For additional information on this project, contact www.DaysforGirls.org.

For additional local projects in which you can volunteer, visit: www.JustServe.org. You’ll be glad you did.

Making Feminine Hygiene Kits – A Project for Everyone

Girls in developing countries around the world suffer indignities, infection and even exploitation during the menstrual flow times of their life. Without sanitary supplies contained in feminine hygiene kits, girls and young women miss days from school and have their ability to work impacted. Without pads, they may have to use rags, mattress stuffing, banana leaves, feathers, and cow dung to manage their menstruation.

Often girls miss several days of school each month impacting their education and perpetuating poverty in their lives. In Uganda, where the feminine hygiene kits have been introduced, the school absenteeism has dropped from 36% to 8% in Uganda. Schools in Kenya have reported a change from 25% to 3% .

feminine hygiene kits
Days for Girls

Making Feminine Hygiene Kits for Days for Girls

Days for Girls International is a grassroots 501(c)3 non-profit.
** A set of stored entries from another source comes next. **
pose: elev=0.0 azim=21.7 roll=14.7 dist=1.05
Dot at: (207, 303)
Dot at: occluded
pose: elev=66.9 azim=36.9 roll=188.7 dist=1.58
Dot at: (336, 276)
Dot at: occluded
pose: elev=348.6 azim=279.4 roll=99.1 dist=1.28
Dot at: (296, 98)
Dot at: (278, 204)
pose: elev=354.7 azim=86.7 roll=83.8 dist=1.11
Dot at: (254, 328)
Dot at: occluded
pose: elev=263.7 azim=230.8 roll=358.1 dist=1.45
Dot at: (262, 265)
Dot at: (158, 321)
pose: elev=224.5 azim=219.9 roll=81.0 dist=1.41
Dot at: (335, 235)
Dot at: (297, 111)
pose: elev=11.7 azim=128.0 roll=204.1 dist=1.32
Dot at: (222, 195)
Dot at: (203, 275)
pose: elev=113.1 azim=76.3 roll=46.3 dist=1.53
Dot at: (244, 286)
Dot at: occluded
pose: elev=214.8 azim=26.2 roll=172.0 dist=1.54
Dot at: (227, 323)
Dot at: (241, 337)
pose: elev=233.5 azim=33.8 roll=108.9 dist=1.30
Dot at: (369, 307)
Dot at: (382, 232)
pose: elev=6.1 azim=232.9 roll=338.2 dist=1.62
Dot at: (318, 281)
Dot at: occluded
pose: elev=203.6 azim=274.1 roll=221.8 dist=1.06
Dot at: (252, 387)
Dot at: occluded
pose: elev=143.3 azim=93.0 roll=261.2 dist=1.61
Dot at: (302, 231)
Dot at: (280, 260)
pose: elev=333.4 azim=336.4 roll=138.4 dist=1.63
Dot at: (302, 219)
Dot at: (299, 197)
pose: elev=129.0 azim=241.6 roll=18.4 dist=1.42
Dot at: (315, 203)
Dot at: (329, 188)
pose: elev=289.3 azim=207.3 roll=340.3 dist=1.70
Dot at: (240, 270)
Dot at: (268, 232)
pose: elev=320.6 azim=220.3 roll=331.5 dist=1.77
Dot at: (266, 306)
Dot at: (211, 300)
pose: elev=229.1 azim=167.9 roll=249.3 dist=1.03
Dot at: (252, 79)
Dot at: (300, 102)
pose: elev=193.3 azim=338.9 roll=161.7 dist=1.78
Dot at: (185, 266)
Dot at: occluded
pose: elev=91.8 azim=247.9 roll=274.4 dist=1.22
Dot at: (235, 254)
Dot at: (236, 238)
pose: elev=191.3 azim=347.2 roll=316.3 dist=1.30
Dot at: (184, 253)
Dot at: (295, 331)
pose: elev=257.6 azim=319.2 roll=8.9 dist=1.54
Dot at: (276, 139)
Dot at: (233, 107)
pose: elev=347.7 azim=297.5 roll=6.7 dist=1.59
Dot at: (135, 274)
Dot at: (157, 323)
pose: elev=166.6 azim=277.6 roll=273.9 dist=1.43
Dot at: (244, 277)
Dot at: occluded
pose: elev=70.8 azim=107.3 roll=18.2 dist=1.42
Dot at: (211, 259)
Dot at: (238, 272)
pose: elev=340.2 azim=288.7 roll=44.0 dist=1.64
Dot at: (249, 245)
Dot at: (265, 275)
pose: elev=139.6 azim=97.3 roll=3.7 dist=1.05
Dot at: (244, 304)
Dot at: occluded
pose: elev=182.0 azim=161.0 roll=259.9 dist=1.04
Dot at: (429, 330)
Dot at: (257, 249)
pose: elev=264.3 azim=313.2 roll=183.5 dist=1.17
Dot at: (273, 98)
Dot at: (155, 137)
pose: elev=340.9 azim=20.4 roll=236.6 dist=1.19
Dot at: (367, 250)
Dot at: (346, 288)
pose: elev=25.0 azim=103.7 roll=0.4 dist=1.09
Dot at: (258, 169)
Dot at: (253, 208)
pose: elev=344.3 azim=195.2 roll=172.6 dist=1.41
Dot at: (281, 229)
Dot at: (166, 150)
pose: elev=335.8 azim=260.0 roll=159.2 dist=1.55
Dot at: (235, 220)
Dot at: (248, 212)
Women, and girls discover their potential and self-value, are equal participants and agents of social change. They have opportunities to thrive, grow and contribute to their community’s betterment while ensuring quality sustainable feminine hygiene. Their mission is to create a more dignified, free and educated world through access to lasting feminine hygiene solutions and health awareness.

The Pensacola congregation, Church of Jesus Christ of Latter-day Saints ladies service organization President, Billie Nicholson, said, “Julia Gibson, from Gulf Breeze, FL introduced this program during a church women’s group meeting. She explained how women  in developing  countries have unhealthy feminine hygiene. Many of us were aghast. We had no idea that items we have used each month for years were not available other places.”

Then she told of the international project, Days for Girls,  created to organize volunteers to sew feminine hygiene kits. Julia described how excited young ladies are when they receive the kits. They  are also taught ways to care for the reusable kits so they will last for several years. Following our meeting, many women  wanted to know how to be a part of this sewing project. (Picture chickens chasing June bugs.)
“The excitement was contagious,” Nicholson said.

Work Events Planned

One of our members, Wendi Mihalik, contacted representatives of Days for Girls to get details on how to get started. She learned what types of fabric were needed and how to order some hard-to-get supplies. Within a few days, we scheduled a work event. We posted the project  on  the community service website, www.JustServe.org and on social media pages that were shared over and over. The night of our event, we had thirty women from four different Church of Jesus Christ of Latter-day Saints Wards show up. Women and young girls  cut patterns and fabric. They serged, ironed, and sewed items to create  components of the  feminine hygiene kits.

Days for Girls, Int’l. has designed reusable pads, shields and drawstring bags, which can be sewn by volunteers. They are part of kits that also contain panties, soap and plastic bags for washing them. The kits also include health and hygiene information. Workers inspect each item for quality of construction.

Work Events Go Viral

Needless to say, we didn’t finish that first night.  We scheduled a second event  for the following Saturday. That allowed us time to complete 34 shields and many reusable pads. Some women took drawstring bag sets home to continue working on their own. It didn’t stop there. The desire to work on this project has spread to five more church wards in our Stake (regional organization). Navarre, Fl Ward has a meeting planned Thursday July 21 and Milton Ward is having a meeting on August 25.

Feminine Hygiene Kits Final Destination

As we work together, we take unfinished items from one group to the next. Some of the kits are already on their way to a Days for Girls Uganda chapter in Orem, Utah.

The Pensacola stake sisters finished the following items to send—
59 bags
41 shields
345 liners

We will send more completed kits in November. Working on this project, women across the Florida Panhandle have come together to serve women in other parts of the world.